Once again, this is late. I'm afraid I'm in a bout of writer's block ATM. Life, stuff, is getting in the way. I will try and get things updated soon, I promise. Apologies for randomness, but I walked past two churches on my way home...
She never had liked churches. They were always too cold, full of long rambling sermons criticising their existence, or promoting the existence of a mythical being. For her church stood for loss, of a colleague or family member, and even loss of her past life. Every funeral she went to (including her own,) was permanently etched in her mind. Her grandmother's, a sombre event full of people who stared ahead in stony silence. John Noble from MI6, a surprisingly empty and melancholy event (well, melancholy for a funeral). Ruth's funeral, filled with guilt and the pain of watching Harry pretend he was alright, that he had never loved her. Like anyone believed that. Her own was barely any better, the knowledge that everything she had worked for had now gone.

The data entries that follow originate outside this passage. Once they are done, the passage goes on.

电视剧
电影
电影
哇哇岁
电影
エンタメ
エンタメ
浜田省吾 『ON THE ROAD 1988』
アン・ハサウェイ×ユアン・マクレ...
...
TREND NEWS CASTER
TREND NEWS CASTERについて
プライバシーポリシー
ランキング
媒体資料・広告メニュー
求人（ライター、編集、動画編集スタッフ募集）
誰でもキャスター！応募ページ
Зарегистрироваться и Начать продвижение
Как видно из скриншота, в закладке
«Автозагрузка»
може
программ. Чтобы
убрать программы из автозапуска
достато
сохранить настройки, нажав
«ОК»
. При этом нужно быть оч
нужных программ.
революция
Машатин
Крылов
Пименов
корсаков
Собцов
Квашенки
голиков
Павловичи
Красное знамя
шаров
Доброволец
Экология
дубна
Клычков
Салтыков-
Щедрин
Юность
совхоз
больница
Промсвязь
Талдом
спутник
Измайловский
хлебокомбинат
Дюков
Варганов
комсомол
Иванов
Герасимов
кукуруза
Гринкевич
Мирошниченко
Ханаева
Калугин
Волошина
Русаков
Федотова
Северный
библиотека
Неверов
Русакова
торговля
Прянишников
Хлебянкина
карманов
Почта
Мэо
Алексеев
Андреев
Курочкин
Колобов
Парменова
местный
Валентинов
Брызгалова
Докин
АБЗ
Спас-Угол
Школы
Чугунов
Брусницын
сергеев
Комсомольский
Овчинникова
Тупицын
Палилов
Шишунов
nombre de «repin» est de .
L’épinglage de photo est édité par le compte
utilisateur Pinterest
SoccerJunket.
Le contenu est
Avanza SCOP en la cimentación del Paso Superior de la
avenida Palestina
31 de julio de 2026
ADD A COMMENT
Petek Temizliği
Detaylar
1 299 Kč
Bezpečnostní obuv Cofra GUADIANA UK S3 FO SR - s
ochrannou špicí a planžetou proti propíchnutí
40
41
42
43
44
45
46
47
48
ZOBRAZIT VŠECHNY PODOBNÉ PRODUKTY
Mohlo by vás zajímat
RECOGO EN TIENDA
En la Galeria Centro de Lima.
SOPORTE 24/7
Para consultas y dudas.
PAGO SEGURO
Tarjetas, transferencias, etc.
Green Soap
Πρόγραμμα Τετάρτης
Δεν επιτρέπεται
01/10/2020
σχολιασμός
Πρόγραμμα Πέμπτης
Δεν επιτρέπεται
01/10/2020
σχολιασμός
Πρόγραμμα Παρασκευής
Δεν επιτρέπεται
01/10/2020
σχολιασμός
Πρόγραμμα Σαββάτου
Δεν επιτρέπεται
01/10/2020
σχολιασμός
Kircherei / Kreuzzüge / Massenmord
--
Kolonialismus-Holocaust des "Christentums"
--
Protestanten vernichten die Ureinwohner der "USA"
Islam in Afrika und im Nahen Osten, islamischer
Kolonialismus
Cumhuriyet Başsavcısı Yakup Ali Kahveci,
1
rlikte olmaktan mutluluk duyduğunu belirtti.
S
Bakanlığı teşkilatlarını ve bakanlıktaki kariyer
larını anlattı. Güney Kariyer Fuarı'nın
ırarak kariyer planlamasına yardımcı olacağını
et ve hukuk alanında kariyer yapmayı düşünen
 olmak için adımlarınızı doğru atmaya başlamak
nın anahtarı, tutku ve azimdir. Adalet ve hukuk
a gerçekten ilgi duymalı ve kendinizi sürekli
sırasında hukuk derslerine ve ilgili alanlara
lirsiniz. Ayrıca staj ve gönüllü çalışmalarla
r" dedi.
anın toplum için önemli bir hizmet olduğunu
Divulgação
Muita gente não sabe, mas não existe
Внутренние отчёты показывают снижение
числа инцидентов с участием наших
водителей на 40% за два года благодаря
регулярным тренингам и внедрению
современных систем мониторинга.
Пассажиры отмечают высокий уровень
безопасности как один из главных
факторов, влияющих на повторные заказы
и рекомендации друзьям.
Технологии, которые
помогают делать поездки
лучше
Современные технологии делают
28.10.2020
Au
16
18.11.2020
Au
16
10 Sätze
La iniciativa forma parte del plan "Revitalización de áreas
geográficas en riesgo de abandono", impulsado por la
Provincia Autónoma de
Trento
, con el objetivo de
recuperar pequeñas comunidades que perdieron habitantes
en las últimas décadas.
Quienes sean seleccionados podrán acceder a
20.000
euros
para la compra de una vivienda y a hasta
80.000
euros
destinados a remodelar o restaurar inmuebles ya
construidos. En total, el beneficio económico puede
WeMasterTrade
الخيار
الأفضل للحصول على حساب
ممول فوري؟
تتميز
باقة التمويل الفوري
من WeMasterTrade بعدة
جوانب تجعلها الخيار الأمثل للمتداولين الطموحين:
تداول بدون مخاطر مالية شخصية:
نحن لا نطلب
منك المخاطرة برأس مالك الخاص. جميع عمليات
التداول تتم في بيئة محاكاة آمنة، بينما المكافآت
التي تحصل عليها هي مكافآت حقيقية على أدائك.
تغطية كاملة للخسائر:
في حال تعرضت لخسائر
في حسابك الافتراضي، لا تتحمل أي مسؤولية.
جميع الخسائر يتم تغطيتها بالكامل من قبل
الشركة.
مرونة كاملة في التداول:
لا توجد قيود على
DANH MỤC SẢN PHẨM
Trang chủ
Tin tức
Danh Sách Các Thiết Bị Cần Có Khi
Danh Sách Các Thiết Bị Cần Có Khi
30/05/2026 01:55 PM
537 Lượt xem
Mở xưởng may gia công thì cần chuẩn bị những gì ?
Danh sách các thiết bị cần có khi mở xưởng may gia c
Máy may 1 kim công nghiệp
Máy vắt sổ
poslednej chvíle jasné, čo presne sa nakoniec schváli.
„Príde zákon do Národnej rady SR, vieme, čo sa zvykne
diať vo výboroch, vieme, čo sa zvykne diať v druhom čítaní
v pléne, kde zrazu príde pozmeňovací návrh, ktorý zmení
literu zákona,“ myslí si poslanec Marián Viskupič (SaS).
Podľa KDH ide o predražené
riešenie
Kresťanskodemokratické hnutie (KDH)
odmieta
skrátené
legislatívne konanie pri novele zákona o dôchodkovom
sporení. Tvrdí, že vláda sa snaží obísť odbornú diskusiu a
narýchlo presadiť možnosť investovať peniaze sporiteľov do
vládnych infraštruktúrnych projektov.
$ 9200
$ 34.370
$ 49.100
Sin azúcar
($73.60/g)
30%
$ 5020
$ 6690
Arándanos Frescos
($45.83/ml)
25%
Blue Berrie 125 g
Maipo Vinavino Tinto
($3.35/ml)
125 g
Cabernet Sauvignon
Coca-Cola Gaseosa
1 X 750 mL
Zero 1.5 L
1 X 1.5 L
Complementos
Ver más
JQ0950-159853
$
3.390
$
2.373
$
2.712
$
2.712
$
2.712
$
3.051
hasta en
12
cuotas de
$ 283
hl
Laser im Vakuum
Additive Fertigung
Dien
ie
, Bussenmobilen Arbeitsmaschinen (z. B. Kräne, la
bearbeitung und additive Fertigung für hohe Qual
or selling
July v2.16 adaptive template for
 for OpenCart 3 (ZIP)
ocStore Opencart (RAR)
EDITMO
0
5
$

Churches stood for loss, pain, an end to another chapter of her life. Only now, as she left this Russian church, her only possession a brown envelope, did she start to think of churches differently. This church, whilst once signalling the end of another chapter, allowed her to return to her job and her home. In that moment, her definition of a church changed - from a stone building full of pain, loss and mythology - to a place where hope is found.